Questo libro di Rucker è ottimo pur con qualche piccola caduta qua e là; magari scrivessero così Gibson e Sterling. Il romanzo fa parte di un trittico già uscito su Urania. In edicola (ri-)trovate adesso «Wetware uomini e robot» del 1988: sono 196 pagine per 5,90 euri, nella traduzione di Daniele Brolli e Margherita Galletti. Una scrittura nera, tossica, punk, trucida. Una trama – che, al solito, non rivelerò – forse troppo “piena” ma avvolgente dall’inizio al (finto?) lieto fine.
Qualche passaggio “frizzy” del romanzo, frullato a casaccio.
«Gli escrementi della formica si insinuavano nell’albero di connessione ipertestuale e da lì nel sistema operativo» e chi poteva cercare «gli escrementi di una finta formica sullo sfondo di una foto di 29 anni prima?».
«Sbadeggia = sbadiglio + scoreggia. Come in biblioteca giusto? Sebo ovunque. Sebo = secrezione oleosa che trasuda dalla pelle umana. Sbadegge e sebo, e un vuoto desolante fuori dalla cuuuuupooooola». Ah, vivere sotto la cupola è «avere intorno sempre le stesse cose, come macchioline di unto su carte da gioco stropicciate stese davanti a te per un solitario».
Eccovi due «né vive né morte ma semplicemente … sedute là con le membrane cangianti». Stahn guarda e ridacchia: «sedute là in una perfetta posizione meditativa del loto, aum mane padme hum. Ottimo: il robot vede Dio in una muffa».
Quei due escono mano nella mano – che carini veri? – ma uno dei protagonisti nota «che le due mani unite erano in realtà fuse in un’unica massa rivestita di pelle». E’ amore mistico e un po’ stimmatico, promosso da padre Pio? Non proprio: «La gente assumeva il merge per fondere il proprio corpo per un breve lasso di tempo». Droga dunque.
Ah, se in giro vedete che vendono già «cardio-felpe» fatemi un fischio; ne devo regalare una alla nonna di Salvini.
Ari-ah, «il ratto è un robot a controllo remoto a forma di lacrima e delle dimensioni di un pollice». Lo sospettavo.
«Per un bopper io significa: 1. il mio corpo; 2. il mio software; 3. la mia funzione nella società». E per un umano io cosa significa? Lo saprete a pagina 46. E comunque è meglio non confondere un bopper qualsiasi con un «meatbop, un bopper carnoide» o con un «chipmold» (vedi pagina 131).

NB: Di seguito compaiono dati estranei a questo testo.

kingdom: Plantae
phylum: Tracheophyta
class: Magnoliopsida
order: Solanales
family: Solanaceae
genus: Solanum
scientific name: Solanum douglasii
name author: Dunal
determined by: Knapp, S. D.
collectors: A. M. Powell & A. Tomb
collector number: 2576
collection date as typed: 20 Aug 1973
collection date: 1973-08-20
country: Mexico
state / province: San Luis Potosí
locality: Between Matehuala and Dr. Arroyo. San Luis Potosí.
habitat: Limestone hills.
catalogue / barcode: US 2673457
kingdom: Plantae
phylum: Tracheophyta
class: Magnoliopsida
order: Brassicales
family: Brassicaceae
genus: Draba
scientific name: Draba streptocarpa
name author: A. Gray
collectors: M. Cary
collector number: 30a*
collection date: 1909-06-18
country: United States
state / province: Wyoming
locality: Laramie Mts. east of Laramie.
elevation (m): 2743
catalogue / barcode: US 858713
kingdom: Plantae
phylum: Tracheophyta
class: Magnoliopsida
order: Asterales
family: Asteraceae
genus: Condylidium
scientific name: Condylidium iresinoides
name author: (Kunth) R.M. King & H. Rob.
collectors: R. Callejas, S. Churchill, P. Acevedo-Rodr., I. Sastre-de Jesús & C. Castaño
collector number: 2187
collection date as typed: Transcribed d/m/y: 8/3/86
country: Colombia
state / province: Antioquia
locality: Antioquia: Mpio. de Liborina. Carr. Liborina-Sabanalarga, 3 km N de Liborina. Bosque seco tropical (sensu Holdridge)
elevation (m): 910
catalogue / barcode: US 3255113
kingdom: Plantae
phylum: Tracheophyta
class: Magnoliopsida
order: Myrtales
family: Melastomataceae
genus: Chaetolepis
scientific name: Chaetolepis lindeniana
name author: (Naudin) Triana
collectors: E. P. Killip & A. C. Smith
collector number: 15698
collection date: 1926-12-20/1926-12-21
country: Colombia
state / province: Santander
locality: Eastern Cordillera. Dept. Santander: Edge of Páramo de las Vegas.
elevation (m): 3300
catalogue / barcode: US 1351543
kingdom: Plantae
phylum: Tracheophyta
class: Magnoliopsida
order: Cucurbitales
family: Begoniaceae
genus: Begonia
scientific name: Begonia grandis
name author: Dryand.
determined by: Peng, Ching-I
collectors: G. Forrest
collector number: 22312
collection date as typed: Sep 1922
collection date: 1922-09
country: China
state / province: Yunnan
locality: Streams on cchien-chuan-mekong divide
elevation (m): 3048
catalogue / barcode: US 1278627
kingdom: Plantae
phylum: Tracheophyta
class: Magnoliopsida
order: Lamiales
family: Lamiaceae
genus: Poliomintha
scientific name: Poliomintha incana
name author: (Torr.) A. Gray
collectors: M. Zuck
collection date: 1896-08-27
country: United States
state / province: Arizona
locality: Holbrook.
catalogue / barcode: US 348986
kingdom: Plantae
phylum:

La parte sulle gravidanze accelerate è sconsigliata a padri impressionabili (tutti?) nonché a mamme e/o ostetriche tradizionaliste.
Fine citazioni.
Urania annuncia un novembre interessante: in un solo volume due romanzi italiani (Sandro Battisti e Francesco Verso) con il titolo «Il sangue e l’impero»; il vecchissimo «Gulliver di Marte» di Edwin Lester Arnold; «Il libro del tempo», ovvero una seconda antologia di Fritz Leiber, che sempre sia lodato quando è “folle” ma se fa il serio a volte scivola sul palloso. E per non diventar palloso anch’io, vi saluto.